34528-9-tailfile-flowfile-contents.png

(Note: Both the "Generate Warnings & Errors" process group and TailFile processors can be stopped at this point since the sample data needed to demonstrate the flow has been generated.)

Add Schema Name Attribute (UpdateAttribute Processor)

The next step in the flow is an UpdateAttribute processor which adds the schema.name attribute with the value of "nifi-logs" to the flowfile:

34529-10-updateattribute-nifilogs-schema.png

Start the processor, and view the attributes of one of the flowfiles to confirm this:

34530-11-flowfile-schema-name-attribute.png

PartitionRecord Processor

The next processor, PartitionRecord, separates the incoming flowfiles into groups of ‘like’ records by evaluating a user-supplied records path against each record. Looking at the configuration:

34531-12-partitionrecord-properties.png

Record Reader is set to "GrokReader" and Record Writer is set to "JsonRecordSetWriter". The "GrokReader" controller service parses the log data in Grok format and determines the data's schema. The "JsonRecordSetWriter" controller service determines the data's schema and writes that data into JSON. More details about these controller services can be found below.

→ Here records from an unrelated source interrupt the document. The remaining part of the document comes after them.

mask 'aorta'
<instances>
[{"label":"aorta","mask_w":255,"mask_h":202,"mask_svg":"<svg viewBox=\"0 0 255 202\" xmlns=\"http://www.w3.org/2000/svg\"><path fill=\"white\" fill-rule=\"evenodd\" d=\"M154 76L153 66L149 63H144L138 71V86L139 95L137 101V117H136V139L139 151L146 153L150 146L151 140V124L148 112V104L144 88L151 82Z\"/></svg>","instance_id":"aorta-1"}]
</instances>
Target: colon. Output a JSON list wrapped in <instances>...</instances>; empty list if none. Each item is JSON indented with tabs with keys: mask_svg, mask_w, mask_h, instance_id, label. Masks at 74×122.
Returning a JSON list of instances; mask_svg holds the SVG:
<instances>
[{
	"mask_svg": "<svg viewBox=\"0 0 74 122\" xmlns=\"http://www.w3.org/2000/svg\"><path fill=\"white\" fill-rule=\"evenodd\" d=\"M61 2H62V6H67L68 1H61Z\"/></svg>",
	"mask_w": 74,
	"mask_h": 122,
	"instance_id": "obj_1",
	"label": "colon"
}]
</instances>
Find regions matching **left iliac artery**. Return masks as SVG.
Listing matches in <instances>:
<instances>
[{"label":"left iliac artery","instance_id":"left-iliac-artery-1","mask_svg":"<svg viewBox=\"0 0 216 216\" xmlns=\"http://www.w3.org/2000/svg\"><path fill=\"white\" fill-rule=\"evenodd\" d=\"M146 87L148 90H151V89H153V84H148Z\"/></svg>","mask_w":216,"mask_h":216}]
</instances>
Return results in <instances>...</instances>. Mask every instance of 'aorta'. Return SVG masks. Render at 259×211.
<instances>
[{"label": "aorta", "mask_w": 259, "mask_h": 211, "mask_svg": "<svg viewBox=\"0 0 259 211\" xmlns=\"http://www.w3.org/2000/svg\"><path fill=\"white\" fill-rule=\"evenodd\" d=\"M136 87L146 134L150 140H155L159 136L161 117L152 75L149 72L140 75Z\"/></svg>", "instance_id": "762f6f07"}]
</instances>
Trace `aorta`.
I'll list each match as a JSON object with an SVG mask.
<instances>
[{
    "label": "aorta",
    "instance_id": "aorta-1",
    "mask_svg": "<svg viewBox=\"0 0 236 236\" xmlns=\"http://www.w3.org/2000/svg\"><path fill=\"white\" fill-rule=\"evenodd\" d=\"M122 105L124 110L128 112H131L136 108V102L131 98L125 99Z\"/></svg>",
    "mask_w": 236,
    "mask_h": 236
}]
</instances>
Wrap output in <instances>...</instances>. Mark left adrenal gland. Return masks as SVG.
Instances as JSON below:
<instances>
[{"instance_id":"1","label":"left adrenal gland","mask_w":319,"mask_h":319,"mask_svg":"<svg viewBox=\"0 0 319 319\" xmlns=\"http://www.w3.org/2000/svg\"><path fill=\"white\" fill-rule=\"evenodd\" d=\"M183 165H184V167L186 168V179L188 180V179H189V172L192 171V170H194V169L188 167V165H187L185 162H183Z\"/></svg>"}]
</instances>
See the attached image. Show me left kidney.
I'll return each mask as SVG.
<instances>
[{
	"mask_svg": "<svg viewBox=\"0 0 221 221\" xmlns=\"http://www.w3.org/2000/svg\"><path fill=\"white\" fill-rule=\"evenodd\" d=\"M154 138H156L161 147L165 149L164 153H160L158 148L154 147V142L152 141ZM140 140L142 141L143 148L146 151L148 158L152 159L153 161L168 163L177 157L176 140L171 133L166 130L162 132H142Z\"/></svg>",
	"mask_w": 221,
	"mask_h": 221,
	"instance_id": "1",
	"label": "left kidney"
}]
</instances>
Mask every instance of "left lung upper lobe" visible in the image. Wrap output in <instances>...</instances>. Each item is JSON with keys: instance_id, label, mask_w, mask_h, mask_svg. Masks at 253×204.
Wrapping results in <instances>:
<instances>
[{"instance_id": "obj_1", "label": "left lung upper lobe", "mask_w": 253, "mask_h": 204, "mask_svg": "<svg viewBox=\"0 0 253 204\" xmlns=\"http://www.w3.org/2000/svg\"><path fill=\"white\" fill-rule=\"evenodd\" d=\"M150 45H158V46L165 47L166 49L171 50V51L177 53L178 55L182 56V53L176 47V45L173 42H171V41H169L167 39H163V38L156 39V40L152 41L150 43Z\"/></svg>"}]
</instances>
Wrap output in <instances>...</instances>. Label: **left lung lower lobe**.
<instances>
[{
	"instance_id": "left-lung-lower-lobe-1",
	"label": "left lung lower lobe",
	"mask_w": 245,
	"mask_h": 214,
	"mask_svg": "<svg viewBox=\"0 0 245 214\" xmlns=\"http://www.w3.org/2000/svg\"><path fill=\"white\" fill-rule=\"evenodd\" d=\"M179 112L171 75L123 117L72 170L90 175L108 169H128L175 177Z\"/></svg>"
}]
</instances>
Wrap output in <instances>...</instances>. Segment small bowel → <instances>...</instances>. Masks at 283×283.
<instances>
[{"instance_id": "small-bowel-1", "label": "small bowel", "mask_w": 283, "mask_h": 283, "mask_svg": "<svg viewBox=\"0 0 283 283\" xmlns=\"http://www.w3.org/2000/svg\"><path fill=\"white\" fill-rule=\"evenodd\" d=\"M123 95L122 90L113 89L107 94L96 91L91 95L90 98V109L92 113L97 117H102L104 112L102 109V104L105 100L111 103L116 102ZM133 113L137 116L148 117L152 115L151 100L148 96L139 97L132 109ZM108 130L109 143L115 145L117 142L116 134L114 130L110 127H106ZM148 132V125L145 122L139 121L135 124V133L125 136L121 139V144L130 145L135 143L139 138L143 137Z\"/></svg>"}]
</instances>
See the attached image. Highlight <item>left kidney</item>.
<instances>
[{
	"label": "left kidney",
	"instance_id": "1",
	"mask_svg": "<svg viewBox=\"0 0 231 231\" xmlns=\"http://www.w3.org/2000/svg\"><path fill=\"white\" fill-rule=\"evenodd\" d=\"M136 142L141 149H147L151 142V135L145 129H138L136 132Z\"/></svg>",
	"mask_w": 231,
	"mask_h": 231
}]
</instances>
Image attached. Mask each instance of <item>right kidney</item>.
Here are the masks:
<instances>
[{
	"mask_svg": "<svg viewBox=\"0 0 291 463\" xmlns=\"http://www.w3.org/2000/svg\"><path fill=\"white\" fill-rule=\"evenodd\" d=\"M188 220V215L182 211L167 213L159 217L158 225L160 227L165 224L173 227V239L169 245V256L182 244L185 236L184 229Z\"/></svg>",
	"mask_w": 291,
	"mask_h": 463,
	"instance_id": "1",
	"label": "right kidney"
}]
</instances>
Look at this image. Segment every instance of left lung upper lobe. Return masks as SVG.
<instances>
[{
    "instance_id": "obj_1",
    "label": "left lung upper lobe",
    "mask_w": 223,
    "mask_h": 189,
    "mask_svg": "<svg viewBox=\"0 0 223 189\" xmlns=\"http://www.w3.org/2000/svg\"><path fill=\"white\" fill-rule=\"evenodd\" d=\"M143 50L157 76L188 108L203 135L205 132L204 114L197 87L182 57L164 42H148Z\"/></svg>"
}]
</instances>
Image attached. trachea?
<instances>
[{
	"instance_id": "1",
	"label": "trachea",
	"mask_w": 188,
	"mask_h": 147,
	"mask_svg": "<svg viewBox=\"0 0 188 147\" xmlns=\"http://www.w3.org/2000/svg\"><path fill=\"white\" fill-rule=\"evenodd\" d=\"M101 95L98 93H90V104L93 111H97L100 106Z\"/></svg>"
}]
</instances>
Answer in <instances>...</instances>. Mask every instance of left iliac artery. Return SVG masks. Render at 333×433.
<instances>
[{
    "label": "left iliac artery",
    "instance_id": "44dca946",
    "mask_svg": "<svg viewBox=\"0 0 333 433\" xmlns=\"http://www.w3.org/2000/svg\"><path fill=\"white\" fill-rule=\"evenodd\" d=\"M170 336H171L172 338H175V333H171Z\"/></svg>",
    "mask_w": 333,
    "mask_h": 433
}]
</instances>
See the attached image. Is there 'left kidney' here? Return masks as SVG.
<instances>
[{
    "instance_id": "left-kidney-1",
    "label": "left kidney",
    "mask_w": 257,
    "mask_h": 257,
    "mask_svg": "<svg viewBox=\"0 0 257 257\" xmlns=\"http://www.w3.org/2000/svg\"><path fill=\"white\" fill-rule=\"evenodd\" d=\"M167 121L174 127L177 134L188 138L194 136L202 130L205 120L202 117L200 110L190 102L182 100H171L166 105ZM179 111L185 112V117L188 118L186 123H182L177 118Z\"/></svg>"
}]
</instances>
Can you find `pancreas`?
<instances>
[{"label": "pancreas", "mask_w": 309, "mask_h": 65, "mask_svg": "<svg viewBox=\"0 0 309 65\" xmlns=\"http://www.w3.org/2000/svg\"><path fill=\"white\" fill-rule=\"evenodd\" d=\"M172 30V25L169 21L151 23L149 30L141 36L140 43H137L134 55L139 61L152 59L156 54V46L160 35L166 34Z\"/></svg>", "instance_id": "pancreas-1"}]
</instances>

A custom record path property, log_level, is used to divide the records into groups based on the field ‘level’.

GrokReader Controller Service

Select the arrow icon next to the "GrokReader" which opens the Controller Services list in the NiFi Flow Configuration. "GrokReader" should be highlighted in the list. Select the View Details button ("i" icon) to see the properties:

34532-13-grokreader-properties.png

With Schema Access Strategy property set to "Use 'Schema Name' Property", the reader specifies the schema expected in an attribute, which in this example is schema.name. The Schema Registry property is set to the AvroSchemaRegistry Controller Service. Grok Expression specifies the format of the log line in Grok format, specifically:

%{TIMESTAMP_ISO8601:timestamp} %{LOGLEVEL:level} \[%{DATA:thread}\] %{DATA:class} %{GREEDYDATA:message}

AvroSchemaRegistry Controller Service

The AvroSchemaRegistry defines the "nifi-logs" schema. Select the arrow icon next to "AvroSchemaRegistry" and select the View Details button ("i" icon) to see its properties:

34533-14-avroschemaregistry-properties.png

The schema is defined as: 
{
"type": "record",
"name": "nifi_logs",
"fields": [
   { "name": "timestamp", "type": "string" },
   { "name": "level", "type": "string" },
   { "name": "thread", "type": "string" },
   { "name": "class", "type": "string" },
   { "name": "message", "type": "string" },
   { "name": "stackTrace", "type": "string" }
  ]
}

JsonRecordSetWriter Controller Service

Close the window for the AvroSchemaRegistry. Select the View Details button ("i" icon) next to the "JsonRecordSetWriter" controller service to see its properties:

34534-15-jsonrecordsetwriter-properties.png

Schema Write Strategy is set to "Set 'schema.name' Attribute", Schema Access Strategy property is set to "Use 'Schema Name' Property" and Schema Registry is set to AvroSchemaRegistry.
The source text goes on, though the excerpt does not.